A collection of microbenchmarks demonstrating low-level concepts and optimisations that affect performance on modern x86 CPUs.
Each demonstration examines a single concept in isolation to make learning easier.

Warning: CPU microarchitecture ahead!

How To Start

If you are new to the world of CPU architecture and microarchitecture, you may want to read Primer.md, which covers some basic concepts that are prerequisite knowledge for many of the demonstrations.

Some demonstrations inherently build on topics discussed in other demonstrations. You may want to try the demonstrations in this order to minimise confusion:

  1. Superscalar execution
  2. Out-of-order execution
  3. Branch prediction
  4. Indirect jump prediction
  5. Loop-carried dependencies
  6. Register renaming
  7. MOV elimination
  8. Zeroing idioms
  9. Macro-op fusion
  10. Cache efficiency

Enjoy!

Notes

Performance disclaimer

Naturally, the exact results of microbenchmarks depend significantly on your CPU's microarchitecture - demonstrating microarchitecture in a microarchitecture-agnostic manner is difficult. Some factors that may contribute to differing results include:

  • Feature is not implemented on all CPUs.
  • Particular instruction latencies are assumed.
  • A minimum amount of parallel execution capacity (execution ports) is assumed.
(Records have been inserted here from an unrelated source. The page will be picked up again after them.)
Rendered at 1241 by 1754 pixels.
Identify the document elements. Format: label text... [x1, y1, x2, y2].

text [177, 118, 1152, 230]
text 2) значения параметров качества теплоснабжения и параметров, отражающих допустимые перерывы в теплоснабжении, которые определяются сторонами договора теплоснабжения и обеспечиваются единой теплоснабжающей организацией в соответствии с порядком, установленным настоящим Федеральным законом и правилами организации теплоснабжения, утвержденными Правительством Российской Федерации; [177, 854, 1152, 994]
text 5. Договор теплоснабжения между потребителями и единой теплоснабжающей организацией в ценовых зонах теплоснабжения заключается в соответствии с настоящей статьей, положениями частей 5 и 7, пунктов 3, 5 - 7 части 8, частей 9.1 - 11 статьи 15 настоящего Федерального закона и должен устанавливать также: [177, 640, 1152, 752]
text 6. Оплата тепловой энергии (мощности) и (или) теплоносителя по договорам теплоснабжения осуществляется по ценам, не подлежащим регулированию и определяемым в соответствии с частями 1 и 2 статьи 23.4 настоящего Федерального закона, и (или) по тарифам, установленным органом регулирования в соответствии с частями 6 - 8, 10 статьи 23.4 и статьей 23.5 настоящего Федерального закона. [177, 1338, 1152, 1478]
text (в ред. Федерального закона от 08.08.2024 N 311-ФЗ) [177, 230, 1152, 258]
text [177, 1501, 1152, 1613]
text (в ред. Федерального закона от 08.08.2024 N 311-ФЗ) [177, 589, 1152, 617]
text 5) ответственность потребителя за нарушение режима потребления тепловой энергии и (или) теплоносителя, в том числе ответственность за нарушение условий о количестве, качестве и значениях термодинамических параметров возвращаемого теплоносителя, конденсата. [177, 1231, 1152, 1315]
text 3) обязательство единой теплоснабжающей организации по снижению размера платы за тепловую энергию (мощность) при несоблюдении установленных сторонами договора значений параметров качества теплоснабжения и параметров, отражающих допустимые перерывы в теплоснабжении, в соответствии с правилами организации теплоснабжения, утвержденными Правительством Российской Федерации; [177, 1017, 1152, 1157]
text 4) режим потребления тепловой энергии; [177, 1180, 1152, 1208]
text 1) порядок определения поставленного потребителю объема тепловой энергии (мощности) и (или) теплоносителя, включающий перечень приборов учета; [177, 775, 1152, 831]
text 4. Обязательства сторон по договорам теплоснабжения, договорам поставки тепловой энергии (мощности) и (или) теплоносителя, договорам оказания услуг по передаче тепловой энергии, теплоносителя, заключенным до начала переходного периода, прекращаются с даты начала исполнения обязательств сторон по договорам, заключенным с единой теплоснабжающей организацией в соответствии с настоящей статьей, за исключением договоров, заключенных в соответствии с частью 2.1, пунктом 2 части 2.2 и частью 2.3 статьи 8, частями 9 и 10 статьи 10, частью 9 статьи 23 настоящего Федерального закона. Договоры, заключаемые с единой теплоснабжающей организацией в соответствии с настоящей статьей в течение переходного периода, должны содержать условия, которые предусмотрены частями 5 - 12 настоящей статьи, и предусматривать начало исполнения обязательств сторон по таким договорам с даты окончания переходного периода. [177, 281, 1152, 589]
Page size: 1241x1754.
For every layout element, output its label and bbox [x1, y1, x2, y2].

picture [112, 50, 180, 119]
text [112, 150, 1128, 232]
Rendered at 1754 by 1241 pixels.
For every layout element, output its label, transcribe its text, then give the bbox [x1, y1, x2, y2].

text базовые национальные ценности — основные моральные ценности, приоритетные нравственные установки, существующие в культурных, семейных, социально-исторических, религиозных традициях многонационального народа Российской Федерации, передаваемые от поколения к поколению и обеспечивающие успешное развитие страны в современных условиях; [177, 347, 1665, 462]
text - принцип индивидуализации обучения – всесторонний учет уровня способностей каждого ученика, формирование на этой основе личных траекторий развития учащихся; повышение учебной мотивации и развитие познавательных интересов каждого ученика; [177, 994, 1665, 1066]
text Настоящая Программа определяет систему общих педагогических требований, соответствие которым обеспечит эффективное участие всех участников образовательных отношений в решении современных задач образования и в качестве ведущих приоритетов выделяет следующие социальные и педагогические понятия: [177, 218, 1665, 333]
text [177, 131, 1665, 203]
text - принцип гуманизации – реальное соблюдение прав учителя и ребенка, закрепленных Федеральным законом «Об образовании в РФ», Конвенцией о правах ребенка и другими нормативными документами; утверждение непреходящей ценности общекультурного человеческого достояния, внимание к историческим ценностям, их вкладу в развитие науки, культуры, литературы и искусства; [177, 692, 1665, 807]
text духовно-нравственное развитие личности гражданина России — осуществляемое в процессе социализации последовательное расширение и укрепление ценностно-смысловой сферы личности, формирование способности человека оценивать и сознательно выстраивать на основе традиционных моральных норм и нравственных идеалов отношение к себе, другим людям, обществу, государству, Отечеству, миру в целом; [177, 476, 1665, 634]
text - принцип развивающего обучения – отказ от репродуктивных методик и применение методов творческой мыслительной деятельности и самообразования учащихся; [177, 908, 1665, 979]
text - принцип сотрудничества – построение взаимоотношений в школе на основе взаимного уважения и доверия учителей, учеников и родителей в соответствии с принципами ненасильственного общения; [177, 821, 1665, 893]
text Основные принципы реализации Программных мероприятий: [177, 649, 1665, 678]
The demonstrations were written and tested with Intel x86-64 CPUs from Skylake onwards in mind. I have tried my best to indicate in each demonstration broadly which CPUs are supported and what assumptions are made.

What's this "Skylake JCC alignment issue"?

In almost every demonstration's assembly code, you will see something like this:

.p2align 4      # Skylake JCC alignment issue (unimportant)
loop:
    ...

The .p2align enforces memory address alignment on the start of the loop. This alignment ensures the loop's trailing jump instruction is placed correctly to avoid a performance pessimisation on some Intel CPUs (see Intel's paper for details).
Please ignore this issue - it does not affect the correctness of the demonstrations.